Post main image
Photo by

NEWS

How My Leadership Stint Went

The downers, the lessons and reflections

BY Agnes Amondi

Aug 19, 2021, 12:57 PM

Photo by

Early Monday morning, the plain brown monitor tie finally got around my neck. Somehow, I was not conscious of the fact that it marked the beginning of my leadership stint.

Through the early hours of the morning, I just went about my daily school routine with the exception of the chores each student had to take. See, when you became a prefect or monitor, your manual duties got assigned to someone else.

Then came assembly time and reality checked in. The first thing most of the other form four students noticed when I arrived at the assembly ground was the tie. They were surprised at the fact that I was made monitor and kept mentioning this time and again to my utter disquiet. Then it became this big thing that it shouldn’t have. As was the routine after Monday and Friday assemblies, there was a monitors’ meeting and I joined in for my first. It was weird because what is it that they say in such circles? Plus, it felt like I was in a “click” that was far removed from the rest of the civilian population. Is this how it’s supposed to be? 

So the meeting happened and I walked back to class after everyone else and no one mentioned the monitor thing so that was good. The day went on pretty much as usual with brief calls from teachers enquiring about the class monitor. Day one was done and out. I thought to myself, it’s not that bad actually. And oh! The perks of being a monitor? A cup of tea instead of cocoa water during evening meals. Yeah, I know. 

Monitor Nightmares

The first instruction I gave to my class was, “please use your common sense.” My assumption was that all of us were mature enough to know what to do or not to do. I didn’t want to have to write down a noisemakers list or keep shouting “keep quiet” or to police anyone.

But common sense never really prevailed and it was hell for me. The evening was the worst time. Form four East just didn’t know how to zip their mouths. I’d tell the class to keep quiet at the beginning. That was adhered to for like five minutes after which it became a “market.” I couldn’t concentrate. The noise haunted me. Then the TOD, the teacher on duty, would walk in. Class monitor! And that would sink my heart. The next thing the TOD would ask for was a noisemakers list. And because I made it a point not to write one, I always didn’t have one. So punishments were always on the horizon.
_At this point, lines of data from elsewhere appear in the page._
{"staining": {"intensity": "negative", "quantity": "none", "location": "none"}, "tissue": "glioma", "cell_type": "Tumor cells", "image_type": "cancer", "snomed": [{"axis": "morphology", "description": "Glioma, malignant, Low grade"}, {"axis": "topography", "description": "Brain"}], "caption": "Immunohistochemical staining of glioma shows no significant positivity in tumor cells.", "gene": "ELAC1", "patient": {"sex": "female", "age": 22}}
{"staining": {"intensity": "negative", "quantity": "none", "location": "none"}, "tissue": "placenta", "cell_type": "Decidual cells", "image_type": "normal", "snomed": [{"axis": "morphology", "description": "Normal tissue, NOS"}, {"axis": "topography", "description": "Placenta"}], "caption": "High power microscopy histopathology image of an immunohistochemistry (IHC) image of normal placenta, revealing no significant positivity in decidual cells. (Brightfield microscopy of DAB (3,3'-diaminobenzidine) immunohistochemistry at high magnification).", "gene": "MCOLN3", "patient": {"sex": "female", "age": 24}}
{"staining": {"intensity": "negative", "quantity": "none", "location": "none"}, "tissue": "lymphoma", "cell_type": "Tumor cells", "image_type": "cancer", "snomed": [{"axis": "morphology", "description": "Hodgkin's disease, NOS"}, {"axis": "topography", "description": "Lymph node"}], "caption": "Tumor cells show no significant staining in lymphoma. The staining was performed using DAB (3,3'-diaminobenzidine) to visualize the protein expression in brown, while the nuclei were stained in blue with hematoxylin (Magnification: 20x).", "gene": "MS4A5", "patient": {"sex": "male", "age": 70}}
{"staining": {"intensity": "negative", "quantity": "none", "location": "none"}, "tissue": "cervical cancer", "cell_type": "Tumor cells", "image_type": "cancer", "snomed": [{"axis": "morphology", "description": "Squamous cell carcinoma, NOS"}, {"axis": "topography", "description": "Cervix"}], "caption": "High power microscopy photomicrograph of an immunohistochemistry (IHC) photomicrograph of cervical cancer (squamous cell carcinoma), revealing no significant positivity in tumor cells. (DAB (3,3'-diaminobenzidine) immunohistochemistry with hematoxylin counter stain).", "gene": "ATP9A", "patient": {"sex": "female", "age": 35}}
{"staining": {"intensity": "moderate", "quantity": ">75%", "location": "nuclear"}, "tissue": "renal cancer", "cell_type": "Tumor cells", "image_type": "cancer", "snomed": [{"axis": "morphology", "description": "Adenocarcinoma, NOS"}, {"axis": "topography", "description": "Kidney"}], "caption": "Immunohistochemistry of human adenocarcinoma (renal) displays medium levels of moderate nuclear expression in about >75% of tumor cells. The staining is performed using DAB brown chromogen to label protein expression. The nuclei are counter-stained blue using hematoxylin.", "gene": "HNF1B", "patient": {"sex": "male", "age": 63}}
Those five minutes or so were just a nightmare for me. And the rest of the class just didn’t know. At that time, I kind of understood why the previous class monitors dropped the role. You know, it wasn’t fair that one person always bore the brunt of 39 or 40 other students. 

Was I Too Reluctant?

Hindsight is a beautiful thing, you know. Now, I'll say that I might have been too reluctant. On the flip side, I’d say I didn’t know how to handle difficult people and so I left that to whoever. 

I think that in leadership you ought to get hold of your surroundings and “orchestrate” it to the best of your ability. Assumptions like the one I had, that people will just do what they are supposed to do isn’t enough to get the job done. You have to be on top of everything. It’s a responsibility that carries that much weight and fluffing it off is basically neglecting duty. 

Was It That Bad?

Again, hindsight is a beautiful thing.  Actually, it wasn’t as bad. Was it difficult? yes, it was. Could I have handled things better? Maybe. Did my fears (shared in part one) happen? No. This was certainly a learning curve for me. If I could roll back the time, I’d ensure I commit more than I did and probably be more proud of the task.